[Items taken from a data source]

***

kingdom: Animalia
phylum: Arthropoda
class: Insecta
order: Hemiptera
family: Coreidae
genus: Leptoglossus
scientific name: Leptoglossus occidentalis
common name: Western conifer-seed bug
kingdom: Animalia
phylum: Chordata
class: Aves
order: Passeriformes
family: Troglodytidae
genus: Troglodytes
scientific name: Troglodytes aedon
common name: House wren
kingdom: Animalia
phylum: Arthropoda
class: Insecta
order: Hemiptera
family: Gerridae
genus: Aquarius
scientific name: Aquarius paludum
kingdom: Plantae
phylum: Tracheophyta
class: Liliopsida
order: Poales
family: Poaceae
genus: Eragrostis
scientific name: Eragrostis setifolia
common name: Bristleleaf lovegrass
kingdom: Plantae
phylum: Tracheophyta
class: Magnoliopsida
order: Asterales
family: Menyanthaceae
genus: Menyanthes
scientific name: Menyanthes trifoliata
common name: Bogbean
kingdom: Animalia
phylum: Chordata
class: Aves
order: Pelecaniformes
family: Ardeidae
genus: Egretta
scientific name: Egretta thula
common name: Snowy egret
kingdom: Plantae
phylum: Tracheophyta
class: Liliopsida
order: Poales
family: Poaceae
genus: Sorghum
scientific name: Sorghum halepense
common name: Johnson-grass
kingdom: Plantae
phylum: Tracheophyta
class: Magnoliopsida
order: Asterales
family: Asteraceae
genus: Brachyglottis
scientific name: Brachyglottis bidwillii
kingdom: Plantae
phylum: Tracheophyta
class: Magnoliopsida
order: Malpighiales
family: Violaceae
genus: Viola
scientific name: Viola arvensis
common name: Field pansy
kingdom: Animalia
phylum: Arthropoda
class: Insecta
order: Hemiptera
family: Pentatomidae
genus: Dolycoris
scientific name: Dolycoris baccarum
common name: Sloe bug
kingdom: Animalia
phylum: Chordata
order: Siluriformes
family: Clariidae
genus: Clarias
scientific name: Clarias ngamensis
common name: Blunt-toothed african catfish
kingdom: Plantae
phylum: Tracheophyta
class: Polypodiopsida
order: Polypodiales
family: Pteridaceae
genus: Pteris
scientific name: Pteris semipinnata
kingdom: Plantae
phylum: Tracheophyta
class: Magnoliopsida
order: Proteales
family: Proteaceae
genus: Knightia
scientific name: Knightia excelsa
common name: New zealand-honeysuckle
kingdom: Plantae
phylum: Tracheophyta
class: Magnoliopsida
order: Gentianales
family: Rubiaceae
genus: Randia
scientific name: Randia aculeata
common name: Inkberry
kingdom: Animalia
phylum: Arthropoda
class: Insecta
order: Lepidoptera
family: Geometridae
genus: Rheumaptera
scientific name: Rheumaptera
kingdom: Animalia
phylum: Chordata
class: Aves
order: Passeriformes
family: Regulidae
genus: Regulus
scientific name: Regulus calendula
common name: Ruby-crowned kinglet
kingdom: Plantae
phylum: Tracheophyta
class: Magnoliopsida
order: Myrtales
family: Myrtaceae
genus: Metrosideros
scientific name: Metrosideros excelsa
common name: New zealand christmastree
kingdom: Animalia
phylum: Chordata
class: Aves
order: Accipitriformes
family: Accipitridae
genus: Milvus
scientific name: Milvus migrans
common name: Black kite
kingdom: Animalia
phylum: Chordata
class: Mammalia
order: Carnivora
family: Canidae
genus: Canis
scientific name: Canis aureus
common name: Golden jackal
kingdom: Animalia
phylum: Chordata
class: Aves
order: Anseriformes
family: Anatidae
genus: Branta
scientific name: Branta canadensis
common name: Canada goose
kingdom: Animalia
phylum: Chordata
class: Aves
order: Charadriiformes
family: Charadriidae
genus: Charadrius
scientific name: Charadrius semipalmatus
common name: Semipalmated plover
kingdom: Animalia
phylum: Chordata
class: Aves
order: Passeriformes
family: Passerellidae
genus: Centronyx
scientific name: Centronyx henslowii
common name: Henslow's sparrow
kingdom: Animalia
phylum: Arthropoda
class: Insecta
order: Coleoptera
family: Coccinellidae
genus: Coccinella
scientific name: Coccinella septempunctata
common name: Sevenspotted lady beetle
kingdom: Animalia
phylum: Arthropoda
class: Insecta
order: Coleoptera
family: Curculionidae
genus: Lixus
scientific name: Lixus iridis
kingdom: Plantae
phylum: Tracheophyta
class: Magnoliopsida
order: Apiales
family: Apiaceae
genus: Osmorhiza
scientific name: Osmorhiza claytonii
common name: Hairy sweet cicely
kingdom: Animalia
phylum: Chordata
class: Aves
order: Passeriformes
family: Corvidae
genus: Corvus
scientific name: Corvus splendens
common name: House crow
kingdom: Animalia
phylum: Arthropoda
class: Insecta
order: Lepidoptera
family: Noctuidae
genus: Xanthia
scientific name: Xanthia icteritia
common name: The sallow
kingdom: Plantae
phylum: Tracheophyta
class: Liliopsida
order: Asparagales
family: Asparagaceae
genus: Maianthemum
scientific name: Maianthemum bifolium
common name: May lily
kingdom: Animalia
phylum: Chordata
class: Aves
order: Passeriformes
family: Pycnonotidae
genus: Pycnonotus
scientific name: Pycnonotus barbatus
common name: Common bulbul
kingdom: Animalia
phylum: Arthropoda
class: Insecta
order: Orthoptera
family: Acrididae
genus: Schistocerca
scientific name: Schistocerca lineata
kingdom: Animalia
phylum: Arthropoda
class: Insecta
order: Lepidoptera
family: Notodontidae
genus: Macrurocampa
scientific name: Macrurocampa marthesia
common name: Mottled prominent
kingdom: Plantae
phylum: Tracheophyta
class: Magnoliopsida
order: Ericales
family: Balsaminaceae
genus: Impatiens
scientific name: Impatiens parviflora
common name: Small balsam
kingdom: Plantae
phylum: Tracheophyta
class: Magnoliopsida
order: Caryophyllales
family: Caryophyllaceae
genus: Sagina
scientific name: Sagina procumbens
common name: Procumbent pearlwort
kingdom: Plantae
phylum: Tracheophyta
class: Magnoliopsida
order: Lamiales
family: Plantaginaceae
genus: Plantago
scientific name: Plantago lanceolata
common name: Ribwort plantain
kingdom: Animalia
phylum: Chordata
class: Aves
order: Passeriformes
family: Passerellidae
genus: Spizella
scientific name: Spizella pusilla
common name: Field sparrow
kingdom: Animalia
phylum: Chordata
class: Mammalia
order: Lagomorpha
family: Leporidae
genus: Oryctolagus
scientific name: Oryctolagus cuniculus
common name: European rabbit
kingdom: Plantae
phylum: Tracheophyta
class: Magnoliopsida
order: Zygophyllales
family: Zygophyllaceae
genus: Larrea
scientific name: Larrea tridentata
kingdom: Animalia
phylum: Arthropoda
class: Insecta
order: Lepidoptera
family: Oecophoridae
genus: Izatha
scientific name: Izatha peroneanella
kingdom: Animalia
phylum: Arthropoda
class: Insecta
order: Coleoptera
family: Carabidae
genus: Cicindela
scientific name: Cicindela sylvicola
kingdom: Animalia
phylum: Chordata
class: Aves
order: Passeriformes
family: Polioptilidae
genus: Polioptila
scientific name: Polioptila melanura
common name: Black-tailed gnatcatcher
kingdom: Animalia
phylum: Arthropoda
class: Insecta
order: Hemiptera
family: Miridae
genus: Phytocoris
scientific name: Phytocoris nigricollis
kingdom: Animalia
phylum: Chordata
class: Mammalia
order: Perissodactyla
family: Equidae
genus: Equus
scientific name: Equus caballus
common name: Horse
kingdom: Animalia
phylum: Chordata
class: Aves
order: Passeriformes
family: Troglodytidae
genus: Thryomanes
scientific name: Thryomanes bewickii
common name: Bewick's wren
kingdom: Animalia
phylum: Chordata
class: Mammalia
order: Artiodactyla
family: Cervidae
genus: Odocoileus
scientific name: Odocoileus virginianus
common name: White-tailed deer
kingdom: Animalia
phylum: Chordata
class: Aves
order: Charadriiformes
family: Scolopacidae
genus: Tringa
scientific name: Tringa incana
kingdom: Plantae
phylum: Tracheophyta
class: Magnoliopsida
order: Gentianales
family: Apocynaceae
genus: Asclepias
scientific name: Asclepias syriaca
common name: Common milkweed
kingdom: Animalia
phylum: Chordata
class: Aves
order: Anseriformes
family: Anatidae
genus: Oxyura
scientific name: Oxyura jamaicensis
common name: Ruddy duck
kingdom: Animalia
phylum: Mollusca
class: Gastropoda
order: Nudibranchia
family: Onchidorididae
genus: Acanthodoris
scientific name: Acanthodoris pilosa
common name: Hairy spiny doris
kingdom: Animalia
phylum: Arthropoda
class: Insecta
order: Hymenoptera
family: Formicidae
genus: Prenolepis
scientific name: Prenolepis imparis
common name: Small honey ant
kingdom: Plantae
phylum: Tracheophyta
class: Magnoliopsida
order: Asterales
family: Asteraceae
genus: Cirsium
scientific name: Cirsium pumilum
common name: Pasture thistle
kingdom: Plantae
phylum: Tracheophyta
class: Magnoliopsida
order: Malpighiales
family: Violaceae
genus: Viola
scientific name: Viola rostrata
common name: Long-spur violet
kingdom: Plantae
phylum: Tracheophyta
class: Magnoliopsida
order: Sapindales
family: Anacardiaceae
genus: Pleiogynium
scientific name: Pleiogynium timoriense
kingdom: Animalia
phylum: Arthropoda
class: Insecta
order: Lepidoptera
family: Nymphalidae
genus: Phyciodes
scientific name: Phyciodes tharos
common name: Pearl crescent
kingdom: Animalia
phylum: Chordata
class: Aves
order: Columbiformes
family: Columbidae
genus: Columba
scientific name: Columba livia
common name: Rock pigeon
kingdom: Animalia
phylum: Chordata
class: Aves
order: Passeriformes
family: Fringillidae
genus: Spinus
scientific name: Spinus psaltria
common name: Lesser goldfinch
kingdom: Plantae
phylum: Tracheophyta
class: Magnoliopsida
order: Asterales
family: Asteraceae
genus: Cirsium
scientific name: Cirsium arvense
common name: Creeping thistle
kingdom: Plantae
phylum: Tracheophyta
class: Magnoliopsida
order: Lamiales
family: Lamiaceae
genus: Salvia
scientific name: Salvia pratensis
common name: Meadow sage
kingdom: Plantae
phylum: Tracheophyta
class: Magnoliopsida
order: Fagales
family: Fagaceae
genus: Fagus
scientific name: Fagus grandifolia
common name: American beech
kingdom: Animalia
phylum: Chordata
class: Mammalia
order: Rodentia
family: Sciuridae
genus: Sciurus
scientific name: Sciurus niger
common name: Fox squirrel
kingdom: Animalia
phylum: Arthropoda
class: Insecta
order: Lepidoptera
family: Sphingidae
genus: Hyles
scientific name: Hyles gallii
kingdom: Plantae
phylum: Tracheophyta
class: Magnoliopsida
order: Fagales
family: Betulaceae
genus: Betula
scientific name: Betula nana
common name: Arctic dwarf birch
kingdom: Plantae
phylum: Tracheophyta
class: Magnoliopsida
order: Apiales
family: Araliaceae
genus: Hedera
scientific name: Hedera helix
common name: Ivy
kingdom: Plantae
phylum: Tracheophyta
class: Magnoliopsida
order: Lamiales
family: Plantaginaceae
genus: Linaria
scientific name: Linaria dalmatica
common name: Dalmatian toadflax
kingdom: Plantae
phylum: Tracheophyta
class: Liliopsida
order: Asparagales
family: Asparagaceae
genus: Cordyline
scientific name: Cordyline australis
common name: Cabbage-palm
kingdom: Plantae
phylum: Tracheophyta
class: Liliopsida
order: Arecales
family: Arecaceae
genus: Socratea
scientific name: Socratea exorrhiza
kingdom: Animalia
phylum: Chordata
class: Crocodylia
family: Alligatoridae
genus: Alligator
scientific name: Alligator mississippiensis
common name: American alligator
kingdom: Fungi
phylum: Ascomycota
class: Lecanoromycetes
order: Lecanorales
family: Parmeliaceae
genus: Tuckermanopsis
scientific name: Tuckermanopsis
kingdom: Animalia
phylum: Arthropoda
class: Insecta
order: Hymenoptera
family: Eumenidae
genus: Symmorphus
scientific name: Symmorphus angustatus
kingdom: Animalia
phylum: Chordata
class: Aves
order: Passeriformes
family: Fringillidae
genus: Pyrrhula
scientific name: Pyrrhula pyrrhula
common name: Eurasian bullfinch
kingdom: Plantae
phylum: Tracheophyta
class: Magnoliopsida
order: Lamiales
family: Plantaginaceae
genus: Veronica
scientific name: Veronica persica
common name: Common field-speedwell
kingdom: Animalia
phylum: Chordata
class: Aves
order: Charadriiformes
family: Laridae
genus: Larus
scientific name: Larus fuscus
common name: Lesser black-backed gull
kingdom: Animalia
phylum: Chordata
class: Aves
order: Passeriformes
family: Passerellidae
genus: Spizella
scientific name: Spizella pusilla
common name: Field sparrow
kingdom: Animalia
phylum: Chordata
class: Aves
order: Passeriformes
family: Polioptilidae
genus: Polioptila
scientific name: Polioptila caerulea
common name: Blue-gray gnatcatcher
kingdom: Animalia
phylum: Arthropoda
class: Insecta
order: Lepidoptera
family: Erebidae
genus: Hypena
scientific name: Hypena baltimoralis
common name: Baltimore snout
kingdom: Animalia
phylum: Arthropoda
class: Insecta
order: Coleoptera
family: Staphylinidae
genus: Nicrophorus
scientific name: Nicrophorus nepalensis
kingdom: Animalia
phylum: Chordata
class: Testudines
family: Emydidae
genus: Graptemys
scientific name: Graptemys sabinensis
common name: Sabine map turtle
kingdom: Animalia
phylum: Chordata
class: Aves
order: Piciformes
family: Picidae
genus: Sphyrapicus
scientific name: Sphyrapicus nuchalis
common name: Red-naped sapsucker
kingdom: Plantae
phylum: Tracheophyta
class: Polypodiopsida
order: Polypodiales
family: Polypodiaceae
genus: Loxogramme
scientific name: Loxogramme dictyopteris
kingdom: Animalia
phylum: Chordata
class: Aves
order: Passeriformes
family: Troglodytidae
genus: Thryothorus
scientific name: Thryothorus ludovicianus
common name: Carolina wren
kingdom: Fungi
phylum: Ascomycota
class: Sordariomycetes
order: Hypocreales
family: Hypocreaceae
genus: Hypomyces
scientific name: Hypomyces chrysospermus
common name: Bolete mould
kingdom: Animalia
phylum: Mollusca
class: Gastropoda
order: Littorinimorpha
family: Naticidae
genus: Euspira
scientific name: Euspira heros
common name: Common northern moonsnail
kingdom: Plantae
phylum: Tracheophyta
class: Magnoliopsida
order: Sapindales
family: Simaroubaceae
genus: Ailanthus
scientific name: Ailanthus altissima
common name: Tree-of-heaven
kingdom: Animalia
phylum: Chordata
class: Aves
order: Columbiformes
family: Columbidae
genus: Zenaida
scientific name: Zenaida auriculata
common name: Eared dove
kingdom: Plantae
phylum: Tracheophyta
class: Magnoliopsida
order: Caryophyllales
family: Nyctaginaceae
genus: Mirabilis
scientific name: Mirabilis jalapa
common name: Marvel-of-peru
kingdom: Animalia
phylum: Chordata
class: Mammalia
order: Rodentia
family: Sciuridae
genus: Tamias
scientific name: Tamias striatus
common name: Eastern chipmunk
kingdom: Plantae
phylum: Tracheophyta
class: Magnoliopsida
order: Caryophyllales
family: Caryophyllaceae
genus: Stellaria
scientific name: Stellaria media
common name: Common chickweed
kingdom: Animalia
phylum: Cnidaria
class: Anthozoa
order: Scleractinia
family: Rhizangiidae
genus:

***

» **What you need to do**
Copy out the lines of the records word for word, starting at the line containing "common name: Eared dove" and ending with the final line of the records.

» **Result of the exercise**
common name: Eared dove
kingdom: Plantae
phylum: Tracheophyta
class: Magnoliopsida
order: Caryophyllales
family: Nyctaginaceae
genus: Mirabilis
scientific name: Mirabilis jalapa
common name: Marvel-of-peru
kingdom: Animalia
phylum: Chordata
class: Mammalia
order: Rodentia
family: Sciuridae
genus: Tamias
scientific name: Tamias striatus
common name: Eastern chipmunk
kingdom: Plantae
phylum: Tracheophyta
class: Magnoliopsida
order: Caryophyllales
family: Caryophyllaceae
genus: Stellaria
scientific name: Stellaria media
common name: Common chickweed
kingdom: Animalia
phylum: Cnidaria
class: Anthozoa
order: Scleractinia
family: Rhizangiidae
genus:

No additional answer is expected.